Look in the material below for the line with "The contractor shall designate" and the line with "11.0 Bidders/Proposers List", then set down exactly those two lines and all lines between, nothing more.

-*-*-

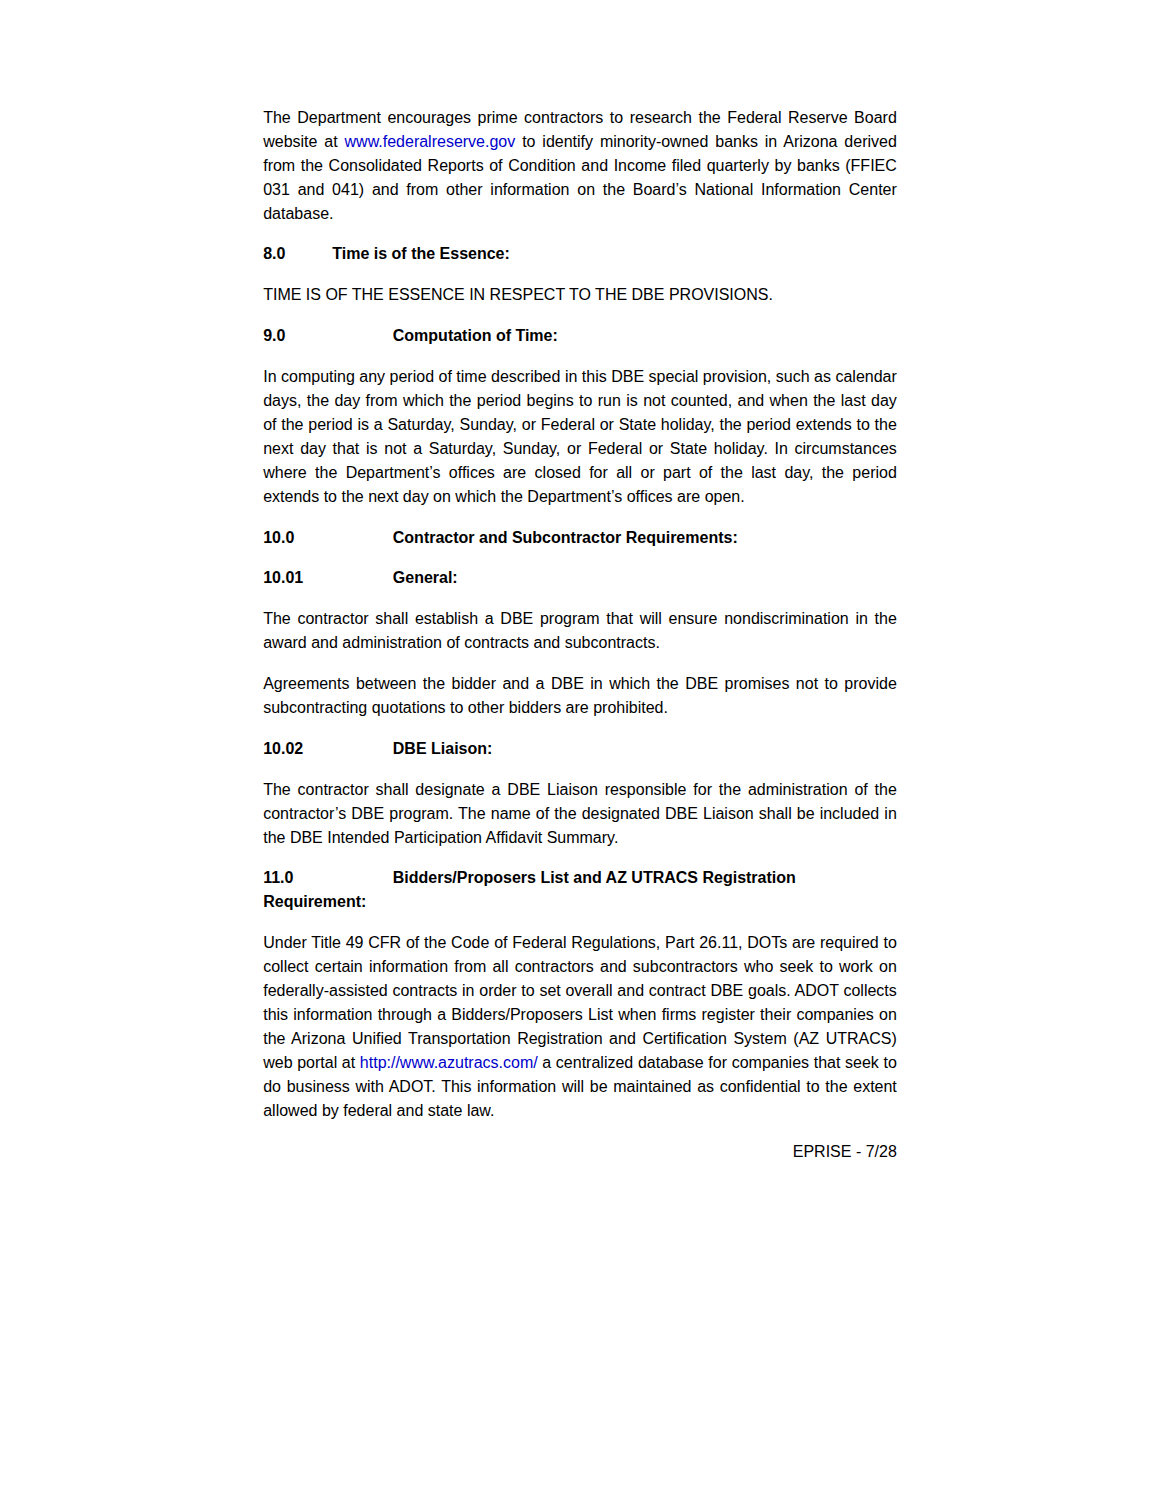The Department encourages prime contractors to research the Federal Reserve Board website at www.federalreserve.gov to identify minority-owned banks in Arizona derived from the Consolidated Reports of Condition and Income filed quarterly by banks (FFIEC 031 and 041) and from other information on the Board’s National Information Center database.
8.0 Time is of the Essence:
TIME IS OF THE ESSENCE IN RESPECT TO THE DBE PROVISIONS.
9.0 Computation of Time:
In computing any period of time described in this DBE special provision, such as calendar days, the day from which the period begins to run is not counted, and when the last day of the period is a Saturday, Sunday, or Federal or State holiday, the period extends to the next day that is not a Saturday, Sunday, or Federal or State holiday. In circumstances where the Department’s offices are closed for all or part of the last day, the period extends to the next day on which the Department’s offices are open.
10.0 Contractor and Subcontractor Requirements:
10.01 General:
The contractor shall establish a DBE program that will ensure nondiscrimination in the award and administration of contracts and subcontracts.
Agreements between the bidder and a DBE in which the DBE promises not to provide subcontracting quotations to other bidders are prohibited.
10.02 DBE Liaison:
The contractor shall designate a DBE Liaison responsible for the administration of the contractor’s DBE program. The name of the designated DBE Liaison shall be included in the DBE Intended Participation Affidavit Summary.
11.0 Bidders/Proposers List and AZ UTRACS Registration Requirement:
Under Title 49 CFR of the Code of Federal Regulations, Part 26.11, DOTs are required to collect certain information from all contractors and subcontractors who seek to work on federally-assisted contracts in order to set overall and contract DBE goals. ADOT collects this information through a Bidders/Proposers List when firms register their companies on the Arizona Unified Transportation Registration and Certification System (AZ UTRACS) web portal at http://www.azutracs.com/ a centralized database for companies that seek to do business with ADOT. This information will be maintained as confidential to the extent allowed by federal and state law.
EPRISE - 7/28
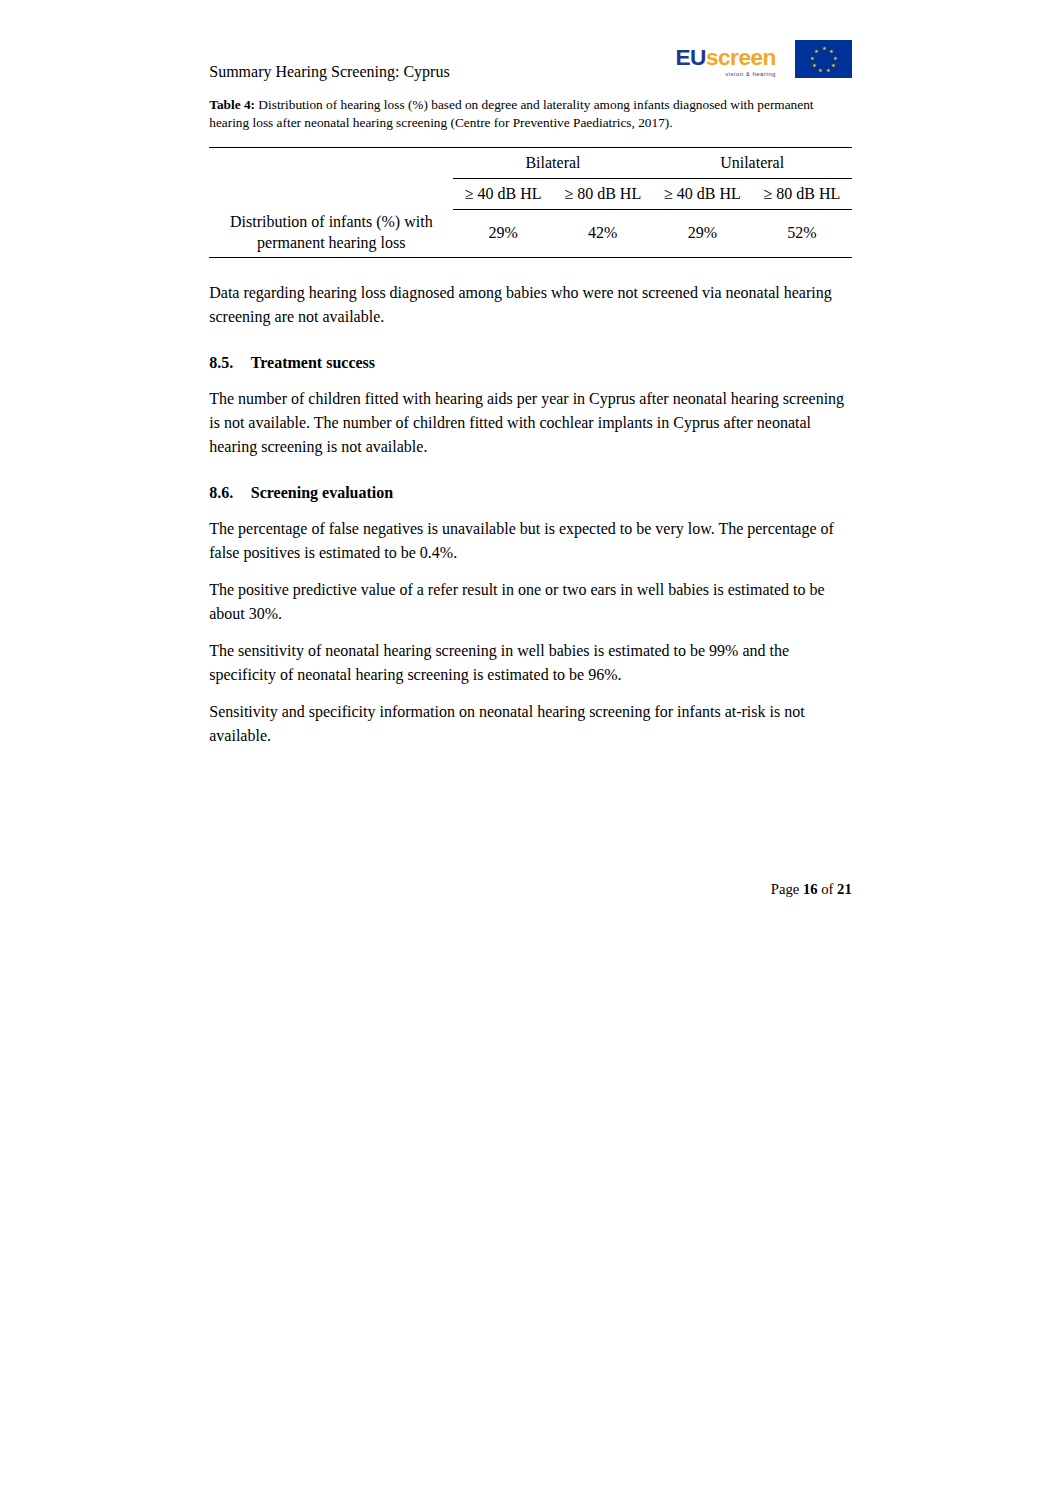Summary Hearing Screening: Cyprus
EU screen vision & hearing ★ ★ ★ ★ ★ ★ ★ ★ ★
Table 4: Distribution of hearing loss (%) based on degree and laterality among infants diagnosed with permanent hearing loss after neonatal hearing screening (Centre for Preventive Paediatrics, 2017).
| | Bilateral | Unilateral |
| | ≥ 40 dB HL | ≥ 80 dB HL | ≥ 40 dB HL | ≥ 80 dB HL |
| Distribution of infants (%) with permanent hearing loss | 29% | 42% | 29% | 52% |
Data regarding hearing loss diagnosed among babies who were not screened via neonatal hearing screening are not available.
8.5. Treatment success
The number of children fitted with hearing aids per year in Cyprus after neonatal hearing screening is not available. The number of children fitted with cochlear implants in Cyprus after neonatal hearing screening is not available.
8.6. Screening evaluation
The percentage of false negatives is unavailable but is expected to be very low. The percentage of false positives is estimated to be 0.4%.
The positive predictive value of a refer result in one or two ears in well babies is estimated to be about 30%.
The sensitivity of neonatal hearing screening in well babies is estimated to be 99% and the specificity of neonatal hearing screening is estimated to be 96%.
Sensitivity and specificity information on neonatal hearing screening for infants at-risk is not available.
Page 16 of 21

-*-*-

RESPONSE BELOW:
The contractor shall designate a DBE Liaison responsible for the administration of the contractor’s DBE program. The name of the designated DBE Liaison shall be included in the DBE Intended Participation Affidavit Summary.
11.0 Bidders/Proposers List and AZ UTRACS Registration Requirement:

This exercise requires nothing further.